Joint Committee on the Draft Communications Bill Minutes of Evidence

Examination of Witnesses (Questions 369-379)



  Chairman: Thank you very much for joining us. Janet?

Baroness Cohen of Pimlico

  369. In the evidence you submitted in writing you argued that OFCOM's general duties should include a specific reference to encouraging sufficient investment in infrastructure and promoting innovation. Will the primacy of competition not do that? Why do you feel the need for a special one?
  (Mr Parrish) For two reasons. One, first of all, is that a lot of investment in order to bear fruit has to be long term and therefore the way in which the regulation is approached should ensure that a long-term view is taken. Secondly, the regulation should be pragmatic insofar as what we end up with is something that actually works. There have been examples, notably the unbundling of the local loop, where we struggled to try to do something and where essentially we failed to arrive under the current legislation under which OFTEL operates, which is pragmatic. So it is pragmatic in the long term that we have been encouraged in promoting that interest in investment as a particular objective of OFCOM.

Lord McNally

  370. Are you asking OFCOM or the Government to back winners, which in other circumstances the private sector is always saying is no business of either regulators or government?

═══

- What to do -
a. According to Mr Parrish in the minutes of evidence above, what example shows a case where regulation failed under the legislation under which OFTEL operates?
b. Rewrite the paragraph of the minutes of evidence that begins "In the evidence you submitted in writing" more briefly, keeping its main points.

- Given information -
═══

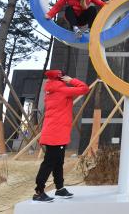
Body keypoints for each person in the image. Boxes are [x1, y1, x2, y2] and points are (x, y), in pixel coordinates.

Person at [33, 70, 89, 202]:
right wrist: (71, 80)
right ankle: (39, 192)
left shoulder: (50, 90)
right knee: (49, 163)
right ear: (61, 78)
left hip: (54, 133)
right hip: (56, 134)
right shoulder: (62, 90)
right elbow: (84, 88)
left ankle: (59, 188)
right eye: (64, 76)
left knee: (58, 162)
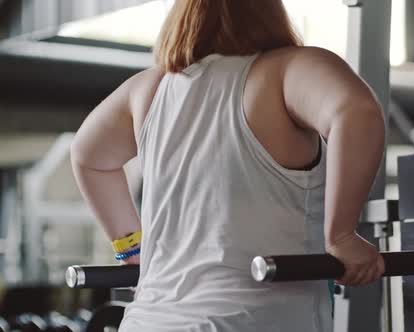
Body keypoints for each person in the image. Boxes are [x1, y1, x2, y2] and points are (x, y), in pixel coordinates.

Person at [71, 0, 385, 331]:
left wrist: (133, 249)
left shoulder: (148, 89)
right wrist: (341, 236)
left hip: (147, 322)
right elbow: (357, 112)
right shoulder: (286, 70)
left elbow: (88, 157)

═══

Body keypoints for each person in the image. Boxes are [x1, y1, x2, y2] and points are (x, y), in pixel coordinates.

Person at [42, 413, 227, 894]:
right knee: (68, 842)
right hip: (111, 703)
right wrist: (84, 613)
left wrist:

═══

- Answers to each task -
a. The unbundling of the local loop.

b. The written evidence argued that OFCOM's general duties should expressly include encouraging sufficient investment in infrastructure and promoting innovation. Would the primacy of competition not achieve this, and why is a special duty needed?